Pick out every line in the rows below that contains the word "عربة" and copy each one.

- [EXTRACTED MATERIAL]:

^^^^^^^^^^^^^^^^

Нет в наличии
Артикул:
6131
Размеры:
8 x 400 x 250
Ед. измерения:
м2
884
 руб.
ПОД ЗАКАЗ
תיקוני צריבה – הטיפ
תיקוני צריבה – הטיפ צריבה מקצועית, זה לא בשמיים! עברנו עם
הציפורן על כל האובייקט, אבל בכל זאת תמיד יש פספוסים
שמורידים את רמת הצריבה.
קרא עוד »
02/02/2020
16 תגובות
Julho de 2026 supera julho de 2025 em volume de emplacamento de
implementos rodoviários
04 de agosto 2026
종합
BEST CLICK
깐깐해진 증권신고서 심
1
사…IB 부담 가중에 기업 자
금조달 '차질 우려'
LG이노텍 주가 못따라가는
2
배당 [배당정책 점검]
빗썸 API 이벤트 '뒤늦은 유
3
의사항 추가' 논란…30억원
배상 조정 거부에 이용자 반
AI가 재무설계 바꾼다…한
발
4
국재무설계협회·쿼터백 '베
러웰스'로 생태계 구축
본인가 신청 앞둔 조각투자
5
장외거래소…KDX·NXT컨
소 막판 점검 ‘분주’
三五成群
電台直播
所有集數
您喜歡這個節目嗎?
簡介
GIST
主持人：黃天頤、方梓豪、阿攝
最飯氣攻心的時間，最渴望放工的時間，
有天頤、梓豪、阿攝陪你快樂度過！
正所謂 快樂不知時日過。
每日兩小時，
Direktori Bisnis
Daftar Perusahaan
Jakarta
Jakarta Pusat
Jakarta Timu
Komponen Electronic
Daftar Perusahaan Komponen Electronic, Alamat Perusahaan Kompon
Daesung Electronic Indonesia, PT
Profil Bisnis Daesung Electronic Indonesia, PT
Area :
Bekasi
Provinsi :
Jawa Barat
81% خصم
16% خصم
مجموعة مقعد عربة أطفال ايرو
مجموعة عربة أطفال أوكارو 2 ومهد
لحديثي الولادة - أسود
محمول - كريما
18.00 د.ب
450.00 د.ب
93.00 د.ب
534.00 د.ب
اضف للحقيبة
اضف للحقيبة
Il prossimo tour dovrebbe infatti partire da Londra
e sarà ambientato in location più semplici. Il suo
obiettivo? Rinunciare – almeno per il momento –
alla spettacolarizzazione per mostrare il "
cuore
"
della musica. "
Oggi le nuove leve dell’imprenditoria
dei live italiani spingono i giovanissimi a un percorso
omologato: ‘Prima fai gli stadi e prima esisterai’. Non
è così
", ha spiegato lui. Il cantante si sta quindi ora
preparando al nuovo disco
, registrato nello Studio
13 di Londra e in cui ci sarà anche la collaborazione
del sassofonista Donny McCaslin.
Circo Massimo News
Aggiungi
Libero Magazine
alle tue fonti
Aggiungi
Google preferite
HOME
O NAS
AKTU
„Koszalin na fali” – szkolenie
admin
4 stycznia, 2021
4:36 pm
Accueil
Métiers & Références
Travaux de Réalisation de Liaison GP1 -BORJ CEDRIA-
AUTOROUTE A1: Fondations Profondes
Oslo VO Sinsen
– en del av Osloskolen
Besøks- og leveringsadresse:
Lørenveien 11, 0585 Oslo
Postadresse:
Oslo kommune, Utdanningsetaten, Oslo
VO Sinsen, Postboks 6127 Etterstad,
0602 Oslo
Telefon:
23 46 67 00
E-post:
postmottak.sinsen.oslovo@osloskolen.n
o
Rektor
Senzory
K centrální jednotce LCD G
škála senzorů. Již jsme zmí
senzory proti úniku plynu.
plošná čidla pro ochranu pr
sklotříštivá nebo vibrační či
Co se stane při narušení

^^^^^^^^^^^^^^^^

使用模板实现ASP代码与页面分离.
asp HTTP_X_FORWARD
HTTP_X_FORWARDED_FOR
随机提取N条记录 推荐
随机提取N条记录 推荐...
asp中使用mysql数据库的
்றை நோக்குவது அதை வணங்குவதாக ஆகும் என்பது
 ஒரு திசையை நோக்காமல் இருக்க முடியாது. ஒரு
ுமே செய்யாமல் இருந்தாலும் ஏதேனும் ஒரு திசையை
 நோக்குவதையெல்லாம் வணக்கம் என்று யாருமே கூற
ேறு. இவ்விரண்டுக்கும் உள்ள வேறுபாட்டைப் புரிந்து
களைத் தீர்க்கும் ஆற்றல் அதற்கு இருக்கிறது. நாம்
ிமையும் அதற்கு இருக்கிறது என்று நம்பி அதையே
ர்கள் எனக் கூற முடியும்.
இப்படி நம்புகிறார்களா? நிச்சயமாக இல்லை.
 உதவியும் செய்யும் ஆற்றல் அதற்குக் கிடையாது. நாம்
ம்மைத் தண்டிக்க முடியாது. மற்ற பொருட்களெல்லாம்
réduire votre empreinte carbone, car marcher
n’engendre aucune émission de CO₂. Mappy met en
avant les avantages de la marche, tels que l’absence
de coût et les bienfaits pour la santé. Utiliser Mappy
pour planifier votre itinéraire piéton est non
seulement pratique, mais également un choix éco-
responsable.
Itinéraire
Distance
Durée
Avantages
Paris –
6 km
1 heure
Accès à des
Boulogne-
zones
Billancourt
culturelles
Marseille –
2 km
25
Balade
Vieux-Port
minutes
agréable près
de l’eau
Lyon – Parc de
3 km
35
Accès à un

^^^^^^^^^^^^^^^^

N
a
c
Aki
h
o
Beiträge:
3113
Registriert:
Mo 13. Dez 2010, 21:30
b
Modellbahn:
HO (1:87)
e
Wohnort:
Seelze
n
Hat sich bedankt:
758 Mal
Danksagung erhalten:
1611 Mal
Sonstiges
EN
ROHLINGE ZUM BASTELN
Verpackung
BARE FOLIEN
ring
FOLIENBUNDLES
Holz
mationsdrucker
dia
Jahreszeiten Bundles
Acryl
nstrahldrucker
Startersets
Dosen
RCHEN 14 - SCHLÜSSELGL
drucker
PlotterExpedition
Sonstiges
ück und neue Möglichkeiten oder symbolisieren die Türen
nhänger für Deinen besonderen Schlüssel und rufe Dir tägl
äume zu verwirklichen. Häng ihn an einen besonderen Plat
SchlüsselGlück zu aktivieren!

^^^^^^^^^^^^^^^^

- [RESULT]:
مجموعة مقعد عربة أطفال ايرو
مجموعة عربة أطفال أوكارو 2 ومهد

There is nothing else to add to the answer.